Monday, January 30, 2012

Interview with Austrian Chancellor Faymann: 'Don't Overestimate the Fiscal Pact'

January 30, 2012

In a SPIEGEL interview, Austrian Chancellor Werner Faymann, 51, expresses doubt about Germany's strategy in combatting the euro crisis, discusses the potential need for a larger Greek bailout package and says that the ECB may have to contribute to debt relief for Athens.

SPIEGEL: Mr. Chancellor, head of the International Monetary Fund (IMF) Christine Lagarde has demanded that the permanent euro backstop fund, the European Stability Mechanism (ESM), be enlarged. German Chancellor Angela Merkel thinks this is unnecessary. Who is right?

Faymann: I certainly wouldn't promise my parliament that we could get by on €500 billion. My government is prepared for the present EFSF bailout fund and the ESM to overlap in a way that we erect a higher firewall. My finance minister, incidentally, sees it that way too, and like Ms. Merkel, she belongs to the conservative European People's Party.

SPIEGEL: Do you want the billions that remain in the European Financial Stability Facility to be combined with the ESM?

Faymann: It should move in this direction. That way we would come out with €750 billion. The financial markets are observing us very closely, and judge our strength by the height of the firewall. If it's too low, then we give the markets a reason to speculate against us.

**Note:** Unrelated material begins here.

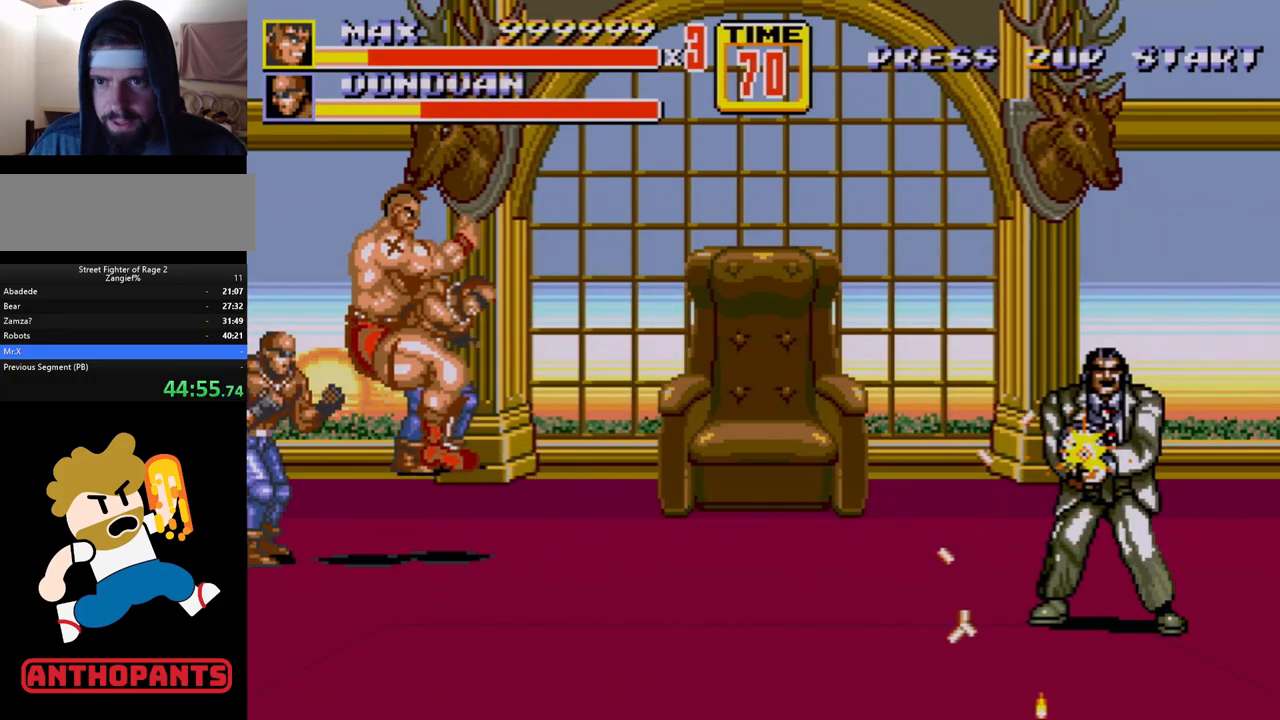
{"buttons": ["B", "DPAD_RIGHT"], "events": [[33, "DPAD_RIGHT", "up"], [83, "B", "down"], [150, "B", "up"], [217, "B", "down"], [267, "B", "up"], [317, "B", "down"], [500, "DPAD_RIGHT", "down"]]}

SPIEGEL: At the European Union summit in December, you said the European Central Bank (ECB) must gain "additional flexibility" for market intervention. What did you mean exactly?

Faymann: If we manage to get debt brakes into the constitutions of member states and maintain stricter controls on frugal budgetary policy, then we need to take the next step toward further safeguards. I am therefore in favor of the ESM being granted a banking concession, enabling it to refinance with the ECB.

SPIEGEL: The German government vehemently rejects this.

Faymann: I have a different opinion. One has to also tell the countries that have been forced into this severe corset what the benefits of collective protection will be afterwards.